While Anheuser-Busch InBev is basically absent, Africa generated 28 percent of SABMiller’s revenue and 30 percent of its earnings before interest, taxes, depreciation and amortization last year. That is the key to a potential offer by Anheuser-Busch InBev, the Budweiser brewer, for SABMiller, its $89 billion rival.

Macroeconomic trends, and shifting African drinking habits, underpin SABMiller’s strength in Africa. For one thing, the population is growing across Africa. SABMiller forecast the rise at 2.6 percent this year. And it said that gross domestic product per capita was rising 5.4 percent – around twice the global average.

The beer story is even stronger. Africa’s annual average per-capita consumption of beer is in line with the annual global average, which is around 45 litres a head. Africans drink nine litres of branded beers a head, and much of the rest of their alcohol consumption comes from illicit or homemade liquor. As per-capita wealth rises, so does the chance that more Africans will drink more branded beer. Governments might even help that shift because branded beers, unlike the so-called informal brews, bring tax revenue.

SABMiller and Castel, one of its partners, share around 55 percent of Africa’s “formal” beer market, according to the research specialist Canadean. Using SABMiller’s 2015 figures as a baseline, that means each additional litre of branded beer sold across Africa per person would add $800 million to SABMiller’s revenue. If SABMiller sold just three more litres a head, its total sales would increase by almost 20 percent.

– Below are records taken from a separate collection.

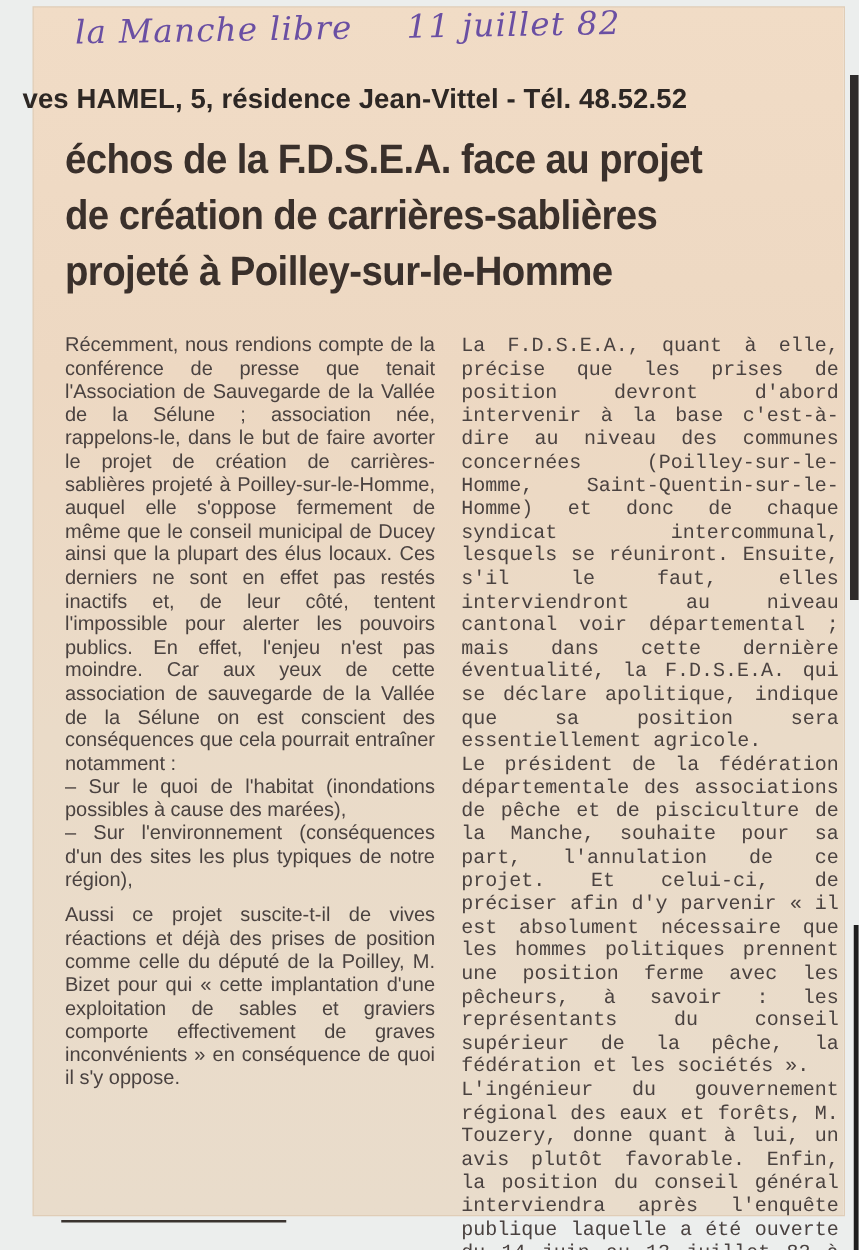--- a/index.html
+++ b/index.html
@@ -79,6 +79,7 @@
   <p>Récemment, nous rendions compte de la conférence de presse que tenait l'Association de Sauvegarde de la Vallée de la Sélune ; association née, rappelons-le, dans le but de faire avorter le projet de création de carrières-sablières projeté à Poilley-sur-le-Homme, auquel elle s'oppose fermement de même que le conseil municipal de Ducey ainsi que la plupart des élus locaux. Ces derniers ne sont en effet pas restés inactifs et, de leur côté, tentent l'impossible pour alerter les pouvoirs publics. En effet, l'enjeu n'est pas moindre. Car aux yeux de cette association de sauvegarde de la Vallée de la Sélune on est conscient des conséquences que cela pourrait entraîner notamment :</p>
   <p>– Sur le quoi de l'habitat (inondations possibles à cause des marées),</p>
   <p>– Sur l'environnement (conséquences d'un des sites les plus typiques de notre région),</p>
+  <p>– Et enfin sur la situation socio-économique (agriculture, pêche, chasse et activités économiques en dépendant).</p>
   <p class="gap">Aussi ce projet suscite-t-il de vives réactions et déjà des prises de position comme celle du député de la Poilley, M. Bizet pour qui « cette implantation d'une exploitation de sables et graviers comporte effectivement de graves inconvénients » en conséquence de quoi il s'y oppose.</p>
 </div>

In March, SABMiller said that its African revenue, before exchange-rate fluctuations, rose at a compound annual rate of 9 percent in the five years from 2010. It said growth around 10 percent was possible in the future. A convincing top-line expansion story is required if shareholders on either side are to roll into the new entity and reduce the acquirer’s debt financing needs.

Even in developed markets, getting drinkers to buy more expensive beers will help, as will the existence of small but increasingly popular craft beers. But if Anheuser’s proposed $110 billion-plus acquisition of SABMiller happens, a large part of the new company’s future riches may come from the world’s poorest continent.